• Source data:

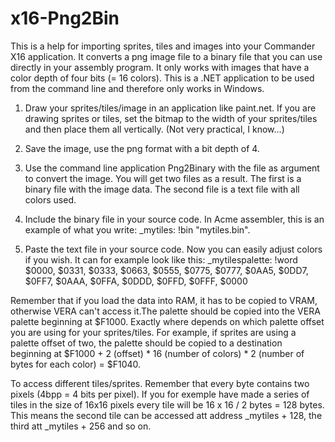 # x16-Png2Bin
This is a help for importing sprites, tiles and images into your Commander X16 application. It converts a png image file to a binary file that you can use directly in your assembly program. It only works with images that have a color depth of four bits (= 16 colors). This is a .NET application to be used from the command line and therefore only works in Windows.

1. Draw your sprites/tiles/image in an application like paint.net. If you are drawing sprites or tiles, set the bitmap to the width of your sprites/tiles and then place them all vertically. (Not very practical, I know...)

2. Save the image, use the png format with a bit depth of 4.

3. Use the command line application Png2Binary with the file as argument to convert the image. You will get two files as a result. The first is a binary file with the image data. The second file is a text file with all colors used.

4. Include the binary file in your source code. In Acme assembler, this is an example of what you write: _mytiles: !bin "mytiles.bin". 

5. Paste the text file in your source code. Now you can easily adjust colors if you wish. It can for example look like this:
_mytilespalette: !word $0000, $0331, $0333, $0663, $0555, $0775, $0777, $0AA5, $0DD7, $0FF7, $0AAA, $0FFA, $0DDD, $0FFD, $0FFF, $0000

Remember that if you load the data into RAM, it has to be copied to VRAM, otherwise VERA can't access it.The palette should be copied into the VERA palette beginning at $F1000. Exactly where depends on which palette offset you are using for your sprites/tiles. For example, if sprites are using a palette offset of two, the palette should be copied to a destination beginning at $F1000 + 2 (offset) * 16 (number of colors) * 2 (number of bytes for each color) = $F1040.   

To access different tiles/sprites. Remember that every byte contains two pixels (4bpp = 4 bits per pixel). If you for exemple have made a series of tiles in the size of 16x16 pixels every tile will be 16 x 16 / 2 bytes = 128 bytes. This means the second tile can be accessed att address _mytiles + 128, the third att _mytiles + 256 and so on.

...

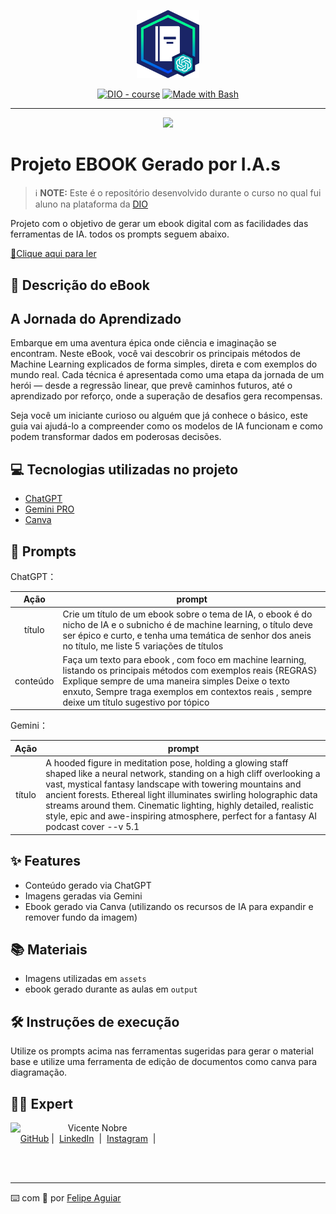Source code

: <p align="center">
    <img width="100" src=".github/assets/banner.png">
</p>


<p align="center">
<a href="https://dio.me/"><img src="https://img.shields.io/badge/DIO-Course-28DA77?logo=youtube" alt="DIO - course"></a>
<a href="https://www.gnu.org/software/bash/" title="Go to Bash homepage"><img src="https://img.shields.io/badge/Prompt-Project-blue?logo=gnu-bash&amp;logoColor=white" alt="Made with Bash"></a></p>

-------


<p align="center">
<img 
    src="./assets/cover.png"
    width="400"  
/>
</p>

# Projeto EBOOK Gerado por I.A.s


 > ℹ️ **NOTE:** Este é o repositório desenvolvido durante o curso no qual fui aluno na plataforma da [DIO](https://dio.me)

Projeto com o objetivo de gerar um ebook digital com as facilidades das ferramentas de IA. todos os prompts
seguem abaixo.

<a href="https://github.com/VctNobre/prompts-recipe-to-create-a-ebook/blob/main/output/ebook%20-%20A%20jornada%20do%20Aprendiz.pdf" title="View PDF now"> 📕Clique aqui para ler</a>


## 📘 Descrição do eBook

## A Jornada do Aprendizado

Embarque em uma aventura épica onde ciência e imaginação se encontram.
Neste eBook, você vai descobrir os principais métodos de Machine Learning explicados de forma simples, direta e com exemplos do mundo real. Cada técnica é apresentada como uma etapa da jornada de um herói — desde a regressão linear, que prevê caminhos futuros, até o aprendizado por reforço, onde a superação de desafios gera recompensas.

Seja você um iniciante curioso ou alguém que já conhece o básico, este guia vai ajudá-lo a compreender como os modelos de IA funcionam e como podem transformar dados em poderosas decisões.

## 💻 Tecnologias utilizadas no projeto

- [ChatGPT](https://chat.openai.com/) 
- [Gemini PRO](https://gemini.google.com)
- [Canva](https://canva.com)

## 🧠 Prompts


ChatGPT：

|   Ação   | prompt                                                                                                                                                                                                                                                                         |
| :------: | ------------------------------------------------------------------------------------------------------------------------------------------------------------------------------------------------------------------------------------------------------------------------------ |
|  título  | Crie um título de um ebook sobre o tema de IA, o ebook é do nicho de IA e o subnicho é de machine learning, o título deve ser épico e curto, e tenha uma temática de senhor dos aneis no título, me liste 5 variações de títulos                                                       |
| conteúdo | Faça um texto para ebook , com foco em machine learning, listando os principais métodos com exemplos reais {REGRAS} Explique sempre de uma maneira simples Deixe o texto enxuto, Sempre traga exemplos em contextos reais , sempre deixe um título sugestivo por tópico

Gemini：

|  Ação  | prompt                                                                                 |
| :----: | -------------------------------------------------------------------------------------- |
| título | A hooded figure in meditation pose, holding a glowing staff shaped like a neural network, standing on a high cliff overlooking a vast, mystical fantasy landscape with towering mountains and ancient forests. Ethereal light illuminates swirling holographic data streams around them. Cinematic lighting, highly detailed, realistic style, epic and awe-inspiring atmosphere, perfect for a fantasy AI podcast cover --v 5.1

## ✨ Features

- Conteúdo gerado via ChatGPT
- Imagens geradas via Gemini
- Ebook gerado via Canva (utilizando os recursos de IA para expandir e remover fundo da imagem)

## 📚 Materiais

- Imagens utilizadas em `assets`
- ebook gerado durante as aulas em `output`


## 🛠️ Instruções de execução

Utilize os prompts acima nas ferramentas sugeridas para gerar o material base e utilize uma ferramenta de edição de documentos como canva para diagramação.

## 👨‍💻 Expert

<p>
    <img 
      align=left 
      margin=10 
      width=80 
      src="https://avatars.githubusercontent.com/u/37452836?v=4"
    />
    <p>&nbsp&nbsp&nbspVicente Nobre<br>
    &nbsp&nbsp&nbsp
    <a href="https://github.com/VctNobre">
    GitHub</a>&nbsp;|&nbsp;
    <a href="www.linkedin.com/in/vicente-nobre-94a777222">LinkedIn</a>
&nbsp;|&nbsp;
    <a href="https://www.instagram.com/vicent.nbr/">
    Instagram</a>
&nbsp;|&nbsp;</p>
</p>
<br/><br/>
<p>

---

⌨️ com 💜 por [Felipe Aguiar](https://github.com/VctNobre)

* * *

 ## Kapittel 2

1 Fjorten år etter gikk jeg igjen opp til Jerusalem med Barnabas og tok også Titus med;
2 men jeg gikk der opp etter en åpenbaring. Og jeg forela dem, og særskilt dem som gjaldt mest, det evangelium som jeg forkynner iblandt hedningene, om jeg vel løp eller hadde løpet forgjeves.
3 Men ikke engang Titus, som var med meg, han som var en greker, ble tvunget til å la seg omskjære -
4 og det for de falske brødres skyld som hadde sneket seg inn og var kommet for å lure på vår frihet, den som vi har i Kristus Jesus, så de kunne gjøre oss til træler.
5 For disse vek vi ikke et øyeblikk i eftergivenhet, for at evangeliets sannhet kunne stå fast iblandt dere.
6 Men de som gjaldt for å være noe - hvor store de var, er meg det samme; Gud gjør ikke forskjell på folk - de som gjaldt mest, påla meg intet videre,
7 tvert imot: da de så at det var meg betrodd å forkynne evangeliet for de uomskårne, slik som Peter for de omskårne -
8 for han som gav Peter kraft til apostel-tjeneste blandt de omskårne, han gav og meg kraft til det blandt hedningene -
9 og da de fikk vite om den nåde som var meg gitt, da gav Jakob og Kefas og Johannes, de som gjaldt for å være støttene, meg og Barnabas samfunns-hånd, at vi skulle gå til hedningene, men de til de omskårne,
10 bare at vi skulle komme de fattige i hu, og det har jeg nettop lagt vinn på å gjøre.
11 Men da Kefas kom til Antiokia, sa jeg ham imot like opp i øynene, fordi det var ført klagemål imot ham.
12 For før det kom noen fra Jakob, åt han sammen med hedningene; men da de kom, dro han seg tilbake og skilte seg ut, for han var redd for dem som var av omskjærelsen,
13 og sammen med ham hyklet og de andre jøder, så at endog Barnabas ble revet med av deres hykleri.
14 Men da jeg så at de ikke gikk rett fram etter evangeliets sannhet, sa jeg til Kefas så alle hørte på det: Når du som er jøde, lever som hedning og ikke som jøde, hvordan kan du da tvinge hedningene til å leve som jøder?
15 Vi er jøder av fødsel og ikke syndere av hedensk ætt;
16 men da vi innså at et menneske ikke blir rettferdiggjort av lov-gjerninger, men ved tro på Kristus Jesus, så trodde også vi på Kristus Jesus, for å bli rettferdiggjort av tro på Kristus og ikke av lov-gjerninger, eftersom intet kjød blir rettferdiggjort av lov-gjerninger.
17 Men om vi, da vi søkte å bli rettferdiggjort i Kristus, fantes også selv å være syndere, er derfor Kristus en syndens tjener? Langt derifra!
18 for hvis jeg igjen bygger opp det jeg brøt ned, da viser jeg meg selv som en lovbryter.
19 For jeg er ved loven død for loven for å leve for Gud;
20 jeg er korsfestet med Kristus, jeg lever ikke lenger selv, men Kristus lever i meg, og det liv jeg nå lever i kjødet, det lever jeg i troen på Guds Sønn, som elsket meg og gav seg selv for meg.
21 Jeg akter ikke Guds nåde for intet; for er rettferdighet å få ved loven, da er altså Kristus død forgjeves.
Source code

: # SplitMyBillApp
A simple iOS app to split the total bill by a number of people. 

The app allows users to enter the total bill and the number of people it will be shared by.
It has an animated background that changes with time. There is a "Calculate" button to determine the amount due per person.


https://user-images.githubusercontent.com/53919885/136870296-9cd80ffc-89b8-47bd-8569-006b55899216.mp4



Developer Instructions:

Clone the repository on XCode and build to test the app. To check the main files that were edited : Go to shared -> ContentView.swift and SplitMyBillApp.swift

• Problem details:
Considering only the data above, return the lines in which "evangeliets" occurs.

• Exercise response:
5 For disse vek vi ikke et øyeblikk i eftergivenhet, for at evangeliets sannhet kunne stå fast iblandt dere.
14 Men da jeg så at de ikke gikk rett fram etter evangeliets sannhet, sa jeg til Kefas så alle hørte på det: Når du som er jøde, lever som hedning og ikke som jøde, hvordan kan du da tvinge hedningene til å leve som jøder?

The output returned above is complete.